---------- Provided records

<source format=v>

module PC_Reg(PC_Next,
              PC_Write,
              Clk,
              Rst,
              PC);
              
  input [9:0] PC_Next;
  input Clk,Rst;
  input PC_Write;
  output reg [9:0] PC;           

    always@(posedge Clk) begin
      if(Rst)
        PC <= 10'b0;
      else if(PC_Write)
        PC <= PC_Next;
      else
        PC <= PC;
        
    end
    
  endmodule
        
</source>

--------------------
---------- Provided records

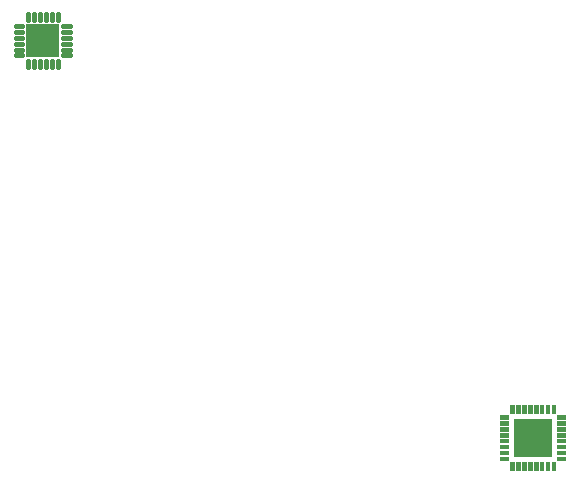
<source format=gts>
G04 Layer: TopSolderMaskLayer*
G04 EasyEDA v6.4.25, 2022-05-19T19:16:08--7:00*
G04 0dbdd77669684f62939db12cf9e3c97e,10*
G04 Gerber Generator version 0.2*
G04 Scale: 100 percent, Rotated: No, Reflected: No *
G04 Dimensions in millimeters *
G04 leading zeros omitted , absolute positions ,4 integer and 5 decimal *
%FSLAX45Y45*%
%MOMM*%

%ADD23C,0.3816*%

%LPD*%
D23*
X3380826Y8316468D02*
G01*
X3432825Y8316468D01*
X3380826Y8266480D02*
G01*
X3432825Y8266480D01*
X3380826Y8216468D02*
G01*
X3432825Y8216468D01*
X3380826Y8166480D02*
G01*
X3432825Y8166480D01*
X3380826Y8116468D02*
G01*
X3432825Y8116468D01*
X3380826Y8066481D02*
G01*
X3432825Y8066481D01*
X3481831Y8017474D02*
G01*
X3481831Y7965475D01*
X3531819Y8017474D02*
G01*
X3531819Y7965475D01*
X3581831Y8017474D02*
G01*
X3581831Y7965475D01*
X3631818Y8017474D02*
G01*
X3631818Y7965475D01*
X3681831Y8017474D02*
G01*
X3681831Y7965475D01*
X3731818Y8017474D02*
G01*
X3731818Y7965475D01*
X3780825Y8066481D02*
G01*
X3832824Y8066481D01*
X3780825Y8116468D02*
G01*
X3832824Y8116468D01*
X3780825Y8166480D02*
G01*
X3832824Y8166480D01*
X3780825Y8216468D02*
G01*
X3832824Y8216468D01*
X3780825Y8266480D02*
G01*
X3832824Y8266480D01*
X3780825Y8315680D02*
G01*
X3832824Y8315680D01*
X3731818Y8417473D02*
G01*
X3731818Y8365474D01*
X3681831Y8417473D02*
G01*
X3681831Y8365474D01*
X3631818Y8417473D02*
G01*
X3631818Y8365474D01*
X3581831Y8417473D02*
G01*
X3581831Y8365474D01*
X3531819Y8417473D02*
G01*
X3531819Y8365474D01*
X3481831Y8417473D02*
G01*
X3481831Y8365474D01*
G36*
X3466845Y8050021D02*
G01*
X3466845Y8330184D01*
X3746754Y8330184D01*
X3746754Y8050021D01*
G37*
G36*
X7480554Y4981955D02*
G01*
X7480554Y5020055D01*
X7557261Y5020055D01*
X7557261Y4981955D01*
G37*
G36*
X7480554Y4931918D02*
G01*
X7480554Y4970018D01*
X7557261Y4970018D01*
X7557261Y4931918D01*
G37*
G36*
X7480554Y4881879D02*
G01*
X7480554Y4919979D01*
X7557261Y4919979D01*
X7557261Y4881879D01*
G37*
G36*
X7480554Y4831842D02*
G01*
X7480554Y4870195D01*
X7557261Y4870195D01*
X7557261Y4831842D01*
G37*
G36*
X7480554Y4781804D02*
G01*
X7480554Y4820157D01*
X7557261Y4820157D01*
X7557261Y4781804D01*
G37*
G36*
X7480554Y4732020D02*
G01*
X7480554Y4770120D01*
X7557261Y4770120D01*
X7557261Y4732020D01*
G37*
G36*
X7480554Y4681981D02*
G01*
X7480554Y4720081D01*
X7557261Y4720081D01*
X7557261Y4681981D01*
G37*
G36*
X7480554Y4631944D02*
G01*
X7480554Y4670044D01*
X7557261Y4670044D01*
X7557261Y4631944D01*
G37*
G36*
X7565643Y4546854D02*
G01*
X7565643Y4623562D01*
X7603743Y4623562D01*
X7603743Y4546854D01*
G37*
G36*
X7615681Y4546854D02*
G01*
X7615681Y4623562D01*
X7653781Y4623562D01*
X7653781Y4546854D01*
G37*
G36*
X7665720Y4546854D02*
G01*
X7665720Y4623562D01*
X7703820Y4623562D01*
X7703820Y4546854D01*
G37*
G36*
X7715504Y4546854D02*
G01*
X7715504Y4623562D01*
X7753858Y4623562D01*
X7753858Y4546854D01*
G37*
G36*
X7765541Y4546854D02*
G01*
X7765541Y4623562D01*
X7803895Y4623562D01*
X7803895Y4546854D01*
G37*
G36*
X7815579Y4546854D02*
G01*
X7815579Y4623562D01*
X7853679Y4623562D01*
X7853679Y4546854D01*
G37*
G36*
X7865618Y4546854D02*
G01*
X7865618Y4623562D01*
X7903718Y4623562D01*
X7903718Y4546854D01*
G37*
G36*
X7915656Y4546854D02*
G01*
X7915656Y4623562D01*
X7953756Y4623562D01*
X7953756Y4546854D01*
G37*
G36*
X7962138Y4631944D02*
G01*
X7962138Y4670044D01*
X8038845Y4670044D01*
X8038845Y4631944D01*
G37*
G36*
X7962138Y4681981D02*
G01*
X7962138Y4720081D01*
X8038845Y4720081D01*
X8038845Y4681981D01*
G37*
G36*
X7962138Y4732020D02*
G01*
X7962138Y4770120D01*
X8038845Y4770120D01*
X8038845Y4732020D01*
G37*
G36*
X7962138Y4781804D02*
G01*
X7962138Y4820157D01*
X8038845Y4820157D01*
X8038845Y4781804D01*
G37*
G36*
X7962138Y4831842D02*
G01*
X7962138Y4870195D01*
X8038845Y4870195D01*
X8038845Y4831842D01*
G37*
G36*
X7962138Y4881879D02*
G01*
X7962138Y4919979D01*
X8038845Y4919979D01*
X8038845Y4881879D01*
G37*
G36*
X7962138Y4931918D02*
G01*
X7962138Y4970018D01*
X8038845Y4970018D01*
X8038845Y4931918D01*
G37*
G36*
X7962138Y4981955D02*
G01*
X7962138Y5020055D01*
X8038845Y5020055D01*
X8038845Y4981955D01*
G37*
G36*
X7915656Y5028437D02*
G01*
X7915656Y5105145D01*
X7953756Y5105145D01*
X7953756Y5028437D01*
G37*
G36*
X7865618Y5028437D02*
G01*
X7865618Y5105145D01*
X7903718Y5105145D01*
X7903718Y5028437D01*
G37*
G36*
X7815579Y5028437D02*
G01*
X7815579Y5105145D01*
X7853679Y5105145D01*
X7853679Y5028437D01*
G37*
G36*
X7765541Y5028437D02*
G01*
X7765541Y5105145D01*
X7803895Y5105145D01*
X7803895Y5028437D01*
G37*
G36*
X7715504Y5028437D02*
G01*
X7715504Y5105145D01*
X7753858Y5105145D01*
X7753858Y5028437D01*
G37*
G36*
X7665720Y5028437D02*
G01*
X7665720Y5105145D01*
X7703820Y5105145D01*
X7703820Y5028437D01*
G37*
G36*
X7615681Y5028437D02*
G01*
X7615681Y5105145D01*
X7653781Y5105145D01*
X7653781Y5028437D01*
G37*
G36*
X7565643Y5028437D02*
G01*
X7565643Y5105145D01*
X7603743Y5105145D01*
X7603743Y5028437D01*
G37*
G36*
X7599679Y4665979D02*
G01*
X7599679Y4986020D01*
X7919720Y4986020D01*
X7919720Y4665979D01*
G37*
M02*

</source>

--------------------

Exercise directions: Return the span of lines in the data above that opens at the line with "X7480554Y4631944D02*" and closes at the line with "X7565643Y5028437D02*", exactly, ends included, nothing else.

Task answer:
X7480554Y4631944D02*
G01*
X7480554Y4670044D01*
X7557261Y4670044D01*
X7557261Y4631944D01*
G37*
G36*
X7565643Y4546854D02*
G01*
X7565643Y4623562D01*
X7603743Y4623562D01*
X7603743Y4546854D01*
G37*
G36*
X7615681Y4546854D02*
G01*
X7615681Y4623562D01*
X7653781Y4623562D01*
X7653781Y4546854D01*
G37*
G36*
X7665720Y4546854D02*
G01*
X7665720Y4623562D01*
X7703820Y4623562D01*
X7703820Y4546854D01*
G37*
G36*
X7715504Y4546854D02*
G01*
X7715504Y4623562D01*
X7753858Y4623562D01*
X7753858Y4546854D01*
G37*
G36*
X7765541Y4546854D02*
G01*
X7765541Y4623562D01*
X7803895Y4623562D01*
X7803895Y4546854D01*
G37*
G36*
X7815579Y4546854D02*
G01*
X7815579Y4623562D01*
X7853679Y4623562D01*
X7853679Y4546854D01*
G37*
G36*
X7865618Y4546854D02*
G01*
X7865618Y4623562D01*
X7903718Y4623562D01*
X7903718Y4546854D01*
G37*
G36*
X7915656Y4546854D02*
G01*
X7915656Y4623562D01*
X7953756Y4623562D01*
X7953756Y4546854D01*
G37*
G36*
X7962138Y4631944D02*
G01*
X7962138Y4670044D01*
X8038845Y4670044D01*
X8038845Y4631944D01*
G37*
G36*
X7962138Y4681981D02*
G01*
X7962138Y4720081D01*
X8038845Y4720081D01*
X8038845Y4681981D01*
G37*
G36*
X7962138Y4732020D02*
G01*
X7962138Y4770120D01*
X8038845Y4770120D01*
X8038845Y4732020D01*
G37*
G36*
X7962138Y4781804D02*
G01*
X7962138Y4820157D01*
X8038845Y4820157D01*
X8038845Y4781804D01*
G37*
G36*
X7962138Y4831842D02*
G01*
X7962138Y4870195D01*
X8038845Y4870195D01*
X8038845Y4831842D01*
G37*
G36*
X7962138Y4881879D02*
G01*
X7962138Y4919979D01*
X8038845Y4919979D01*
X8038845Y4881879D01*
G37*
G36*
X7962138Y4931918D02*
G01*
X7962138Y4970018D01*
X8038845Y4970018D01*
X8038845Y4931918D01*
G37*
G36*
X7962138Y4981955D02*
G01*
X7962138Y5020055D01*
X8038845Y5020055D01*
X8038845Y4981955D01*
G37*
G36*
X7915656Y5028437D02*
G01*
X7915656Y5105145D01*
X7953756Y5105145D01*
X7953756Y5028437D01*
G37*
G36*
X7865618Y5028437D02*
G01*
X7865618Y5105145D01*
X7903718Y5105145D01*
X7903718Y5028437D01*
G37*
G36*
X7815579Y5028437D02*
G01*
X7815579Y5105145D01*
X7853679Y5105145D01*
X7853679Y5028437D01*
G37*
G36*
X7765541Y5028437D02*
G01*
X7765541Y5105145D01*
X7803895Y5105145D01*
X7803895Y5028437D01*
G37*
G36*
X7715504Y5028437D02*
G01*
X7715504Y5105145D01*
X7753858Y5105145D01*
X7753858Y5028437D01*
G37*
G36*
X7665720Y5028437D02*
G01*
X7665720Y5105145D01*
X7703820Y5105145D01*
X7703820Y5028437D01*
G37*
G36*
X7615681Y5028437D02*
G01*
X7615681Y5105145D01*
X7653781Y5105145D01*
X7653781Y5028437D01*
G37*
G36*
X7565643Y5028437D02*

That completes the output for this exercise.